Patients who do not require an overnight hospital stay receive outpatient care, which is generally covered by comprehensive policies. Outpatient care could be provided in a doctor’s office, a neighborhood clinic, or in a hospital if the patient is sent home the same day. For example, patients often will come to the hospital the day before surgery so that doctors can perform blood tests. Simple surgeries like a tonsillectomy (a procedure to remove the tonsils) usually can be performed on an outpatient basis. Even very sophisticated surgeries like a cochlear implant (a device used to stimulate the auditory nerve in deaf people) often do not require a hospital stay. To encourage patients to make cost-effective use of the health care system, health insurance plans—particularly managed care plans—often include financial incentives to use outpatient services whenever possible.

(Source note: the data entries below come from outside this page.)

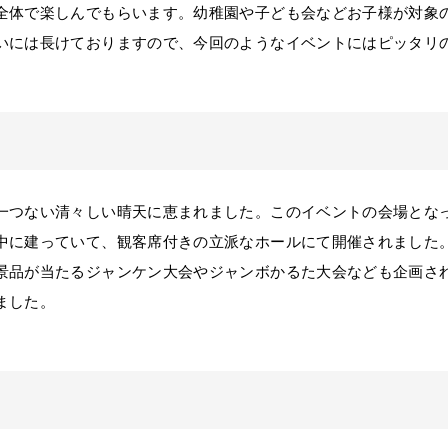
全体で楽しんでもらいます。幼稚園や子ども会などお子様が対象
いには長けておりますので、今回のようなイベントにはピッタリ
つない清々しい晴天に恵まれました。このイベントの会場とな
中に建っていて、観客席付きの立派なホールにて開催されました
景品が当たるジャンケン大会やジャンボかるた大会なども企画さ
ました。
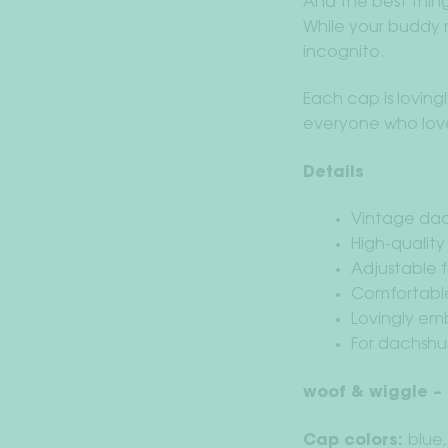
And the best thing 
While your buddy r
incognito.
Each cap is loving
everyone who love
Details
Vintage dad
High-qualit
Adjustable 
Comfortabl
Lovingly em
For dachshun
woof & wiggle –
Cap colors:
blue,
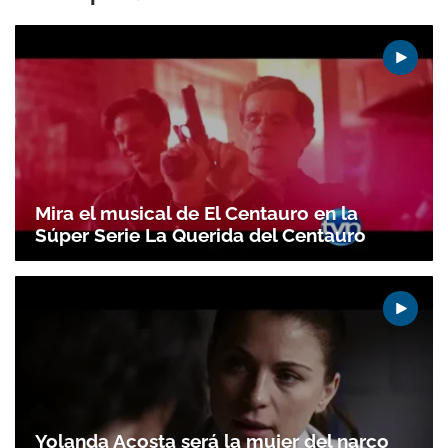
Mira el musical de El Centauro en la
Súper Serie La Querida del Centauro
Yolanda Acosta será la mujer del narco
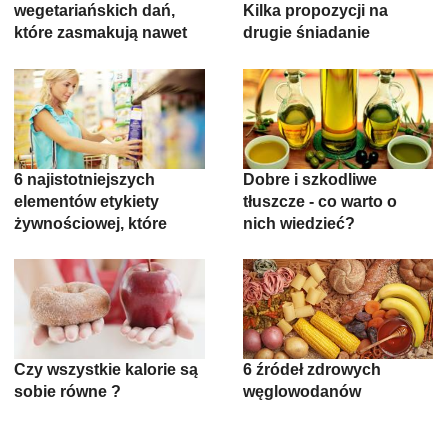
wegetariańskich dań,
Kilka propozycji na
które zasmakują nawet
drugie śniadanie
prawdziwym
mięsożercom
6 najistotniejszych
Dobre i szkodliwe
elementów etykiety
tłuszcze - co warto o
żywnościowej, które
nich wiedzieć?
pomogą Ci dokonywać
prawidłowych wyborów
dietetycznych
Czy wszystkie kalorie są
6 źródeł zdrowych
sobie równe ?
węglowodanów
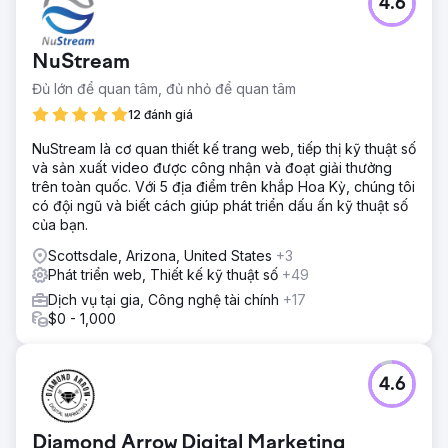
4.6
NuStream
Đủ lớn để quan tâm, đủ nhỏ để quan tâm
12 đánh giá
NuStream là cơ quan thiết kế trang web, tiếp thị kỹ thuật số
và sản xuất video được công nhận và đoạt giải thưởng
trên toàn quốc. Với 5 địa điểm trên khắp Hoa Kỳ, chúng tôi
có đội ngũ và biết cách giúp phát triển dấu ấn kỹ thuật số
của bạn.
Scottsdale, Arizona, United States
+3
Phát triển web, Thiết kế kỹ thuật số
+49
Dịch vụ tại gia, Công nghệ tài chính
+17
$0 - 1,000
4.6
Diamond Arrow Digital Marketing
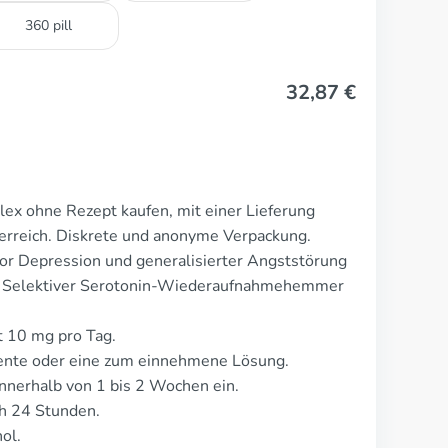
360 pill
32,87
€
lex ohne Rezept kaufen, mit einer Lieferung
erreich. Diskrete und anonyme Verpackung.
or Depression und generalisierter Angststörung
ls Selektiver Serotonin-Wiederaufnahmehemmer
t 10 mg pro Tag.
tente oder eine zum einnehmene Lösung.
nnerhalb von 1 bis 2 Wochen ein.
ch 24 Stunden.
ol.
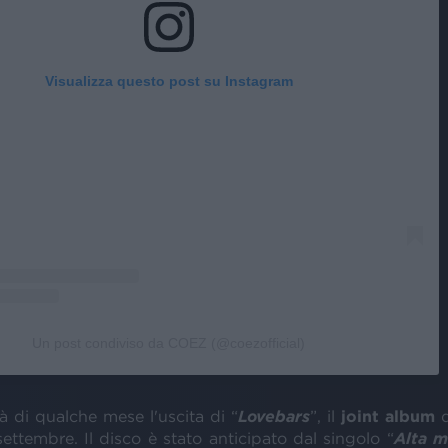
Visualizza questo post su Instagram
Un post condiviso da COEZ (@coezofficial)
rà di qualche mese l'uscita di “
Lovebars
”, il
joint album
d
 settembre. Il disco è stato anticipato dal singolo “
Alta m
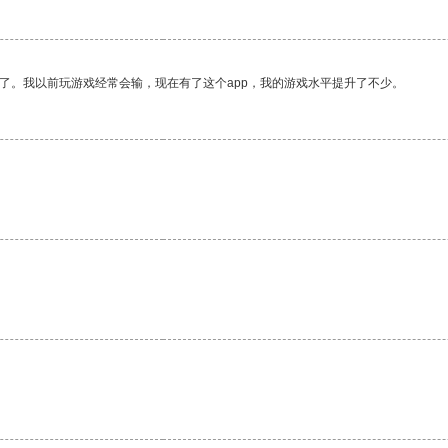
了。我以前玩游戏经常会输，现在有了这个app，我的游戏水平提升了不少。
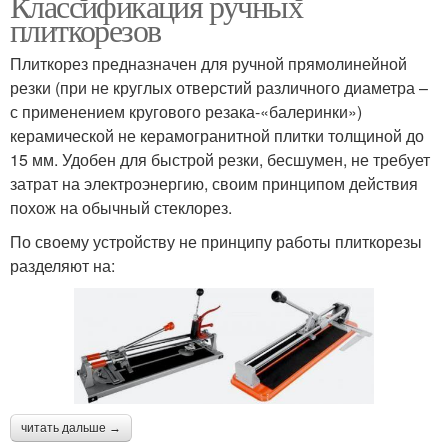
Классификация ручных
плиткорезов
Плиткорез предназначен для ручной прямолинейной
резки (при не круглых отверстий различного диаметра –
с применением кругового резака-«балеринки»)
керамической не керамогранитной плитки толщиной до
15 мм. Удобен для быстрой резки, бесшумен, не требует
затрат на электроэнергию, своим принципом действия
похож на обычный стеклорез.
По своему устройству не принципу работы плиткорезы
разделяют на:
читать дальше →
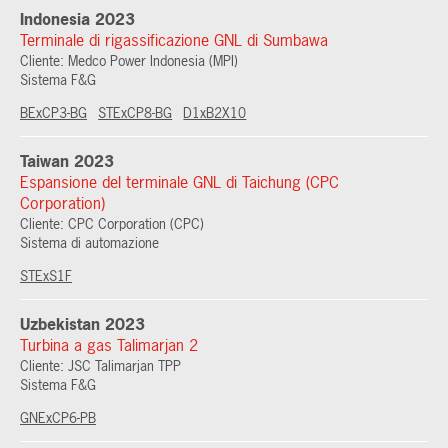
Indonesia 2023
Terminale di rigassificazione GNL di Sumbawa
Cliente: Medco Power Indonesia (MPI)
Sistema F&G
BExCP3-BG
STExCP8-BG
D1xB2X10
Taiwan 2023
Espansione del terminale GNL di Taichung (CPC
Corporation)
Cliente: CPC Corporation (CPC)
Sistema di automazione
STExS1F
Uzbekistan 2023
Turbina a gas Talimarjan 2
Cliente: JSC Talimarjan TPP
Sistema F&G
GNExCP6-PB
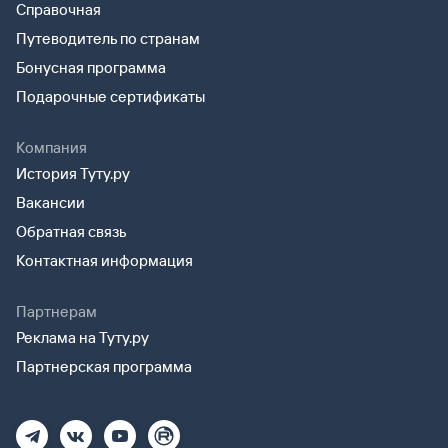
Справочная
Путеводитель по странам
Бонусная программа
Подарочные сертификаты
Компания
История Туту.ру
Вакансии
Обратная связь
Контактная информация
Партнерам
Реклама на Туту.ру
Партнерская программа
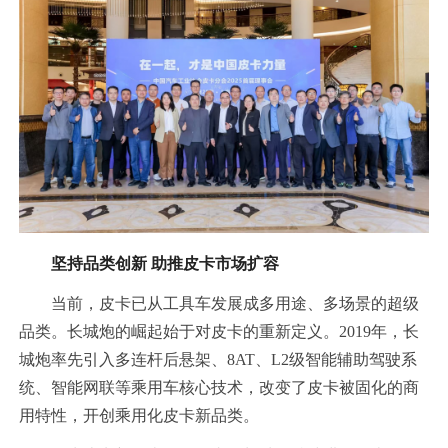
坚持品类创新 助推皮卡市场扩容
当前，皮卡已从工具车发展成多用途、多场景的超级
品类。长城炮的崛起始于对皮卡的重新定义。2019年，长
城炮率先引入多连杆后悬架、8AT、L2级智能辅助驾驶系
统、智能网联等乘用车核心技术，改变了皮卡被固化的商
用特性，开创乘用化皮卡新品类。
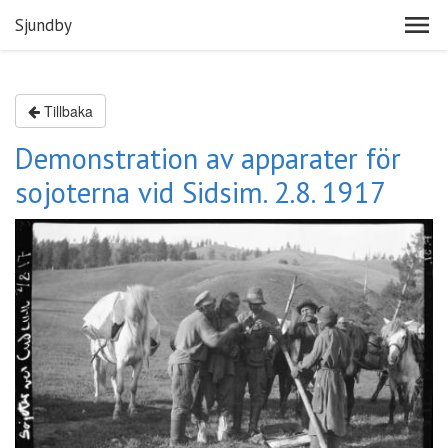
Sjundby
Tillbaka
Demonstration av apparater för
sojoterna vid Sidsim. 2.8. 1917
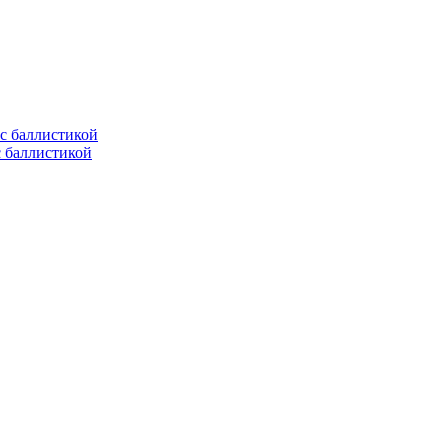
с баллистикой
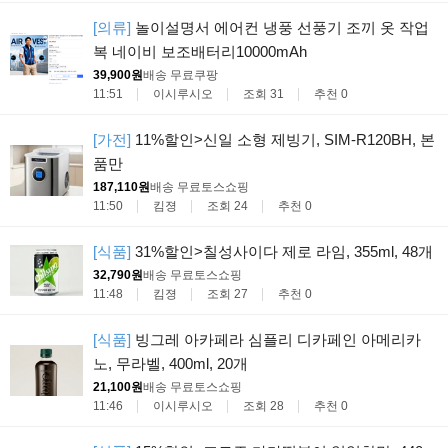
[의류]
놀이설명서 에어컨 냉풍 선풍기 조끼 옷 작업
복 네이비 보조배터리10000mAh
39,900원
배송 무료
쿠팡
11:51
이시루시오
조회 31
추천 0
[가전]
11%할인>신일 소형 제빙기, SIM-R120BH, 본
품만
187,110원
배송 무료
토스쇼핑
11:50
킴졍
조회 24
추천 0
[식품]
31%할인>칠성사이다 제로 라임, 355ml, 48개
32,790원
배송 무료
토스쇼핑
11:48
킴졍
조회 27
추천 0
[식품]
빙그레 아카페라 심플리 디카페인 아메리카
노, 무라벨, 400ml, 20개
21,100원
배송 무료
토스쇼핑
11:46
이시루시오
조회 28
추천 0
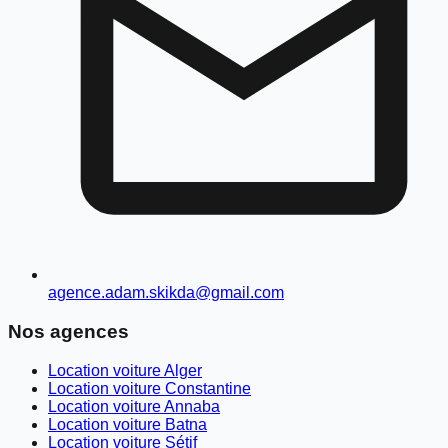
agence.adam.skikda@gmail.com
Nos agences
Location voiture Alger
Location voiture Constantine
Location voiture Annaba
Location voiture Batna
Location voiture Sétif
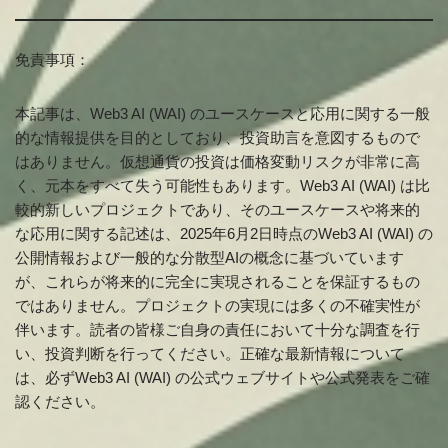
免責事項：
本記事は、Web3 AI (WAI) のユースケースと応用に関する一般
的な情報提供を目的としており、投資助言を意図するもので
はありません。仮想通貨の投資は価格変動リスクが非常に高
く、元本をすべて失う可能性もあります。Web3 AI (WAI) は比
較的新しいプロジェクトであり、そのユースケースや将来的
な応用に関する記述は、2025年6月2日時点のWeb3 AI (WAI) の
公開情報および一般的な分散型AIの概念に基づいています
が、これらが将来的に完全に実現されることを保証するもの
ではありません。プロジェクトの実現には多くの不確実性が
伴います。読者の皆様ご自身の責任において十分な調査を行
い、投資判断を行ってください。正確な最新情報について
は、必ずWeb3 AI (WAI) の公式ウェブサイトや公式発表をご確
認ください。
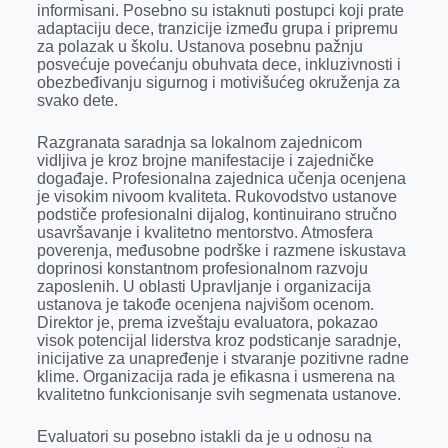
informisani. Posebno su istaknuti postupci koji prate
adaptaciju dece, tranzicije između grupa i pripremu
za polazak u školu. Ustanova posebnu pažnju
posvećuje povećanju obuhvata dece, inkluzivnosti i
obezbeđivanju sigurnog i motivišućeg okruženja za
svako dete.
Razgranata saradnja sa lokalnom zajednicom
vidljiva je kroz brojne manifestacije i zajedničke
događaje. Profesionalna zajednica učenja ocenjena
je visokim nivoom kvaliteta. Rukovodstvo ustanove
podstiče profesionalni dijalog, kontinuirano stručno
usavršavanje i kvalitetno mentorstvo. Atmosfera
poverenja, međusobne podrške i razmene iskustava
doprinosi konstantnom profesionalnom razvoju
zaposlenih. U oblasti Upravljanje i organizacija
ustanova je takođe ocenjena najvišom ocenom.
Direktor je, prema izveštaju evaluatora, pokazao
visok potencijal liderstva kroz podsticanje saradnje,
inicijative za unapređenje i stvaranje pozitivne radne
klime. Organizacija rada je efikasna i usmerena na
kvalitetno funkcionisanje svih segmenata ustanove.
Evaluatori su posebno istakli da je u odnosu na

Treatment of mental illness is commonly performed on an outpatient basis, but insurance coverage is often limited for such services as psychotherapy. For example, private insurers generally pay 80 percent of the cost of most outpatient medical services, but they traditionally limit reimbursement for psychotherapy to 50 percent or less of its cost. Also, many insurers limit their coverage of psychotherapy to a specified maximum dollar amount or to a maximum number of visits.

Many insurance policies will offer coverage of health care performed in the patient’s home by an approved medical provider. Home health care benefits are generally limited to medically necessary services that are part of a treatment plan prescribed by the patient’s doctor. Some policies also cover hospice care that allows a terminally ill patient to receive health care services at home or in an approved hospice center instead of in a hospital.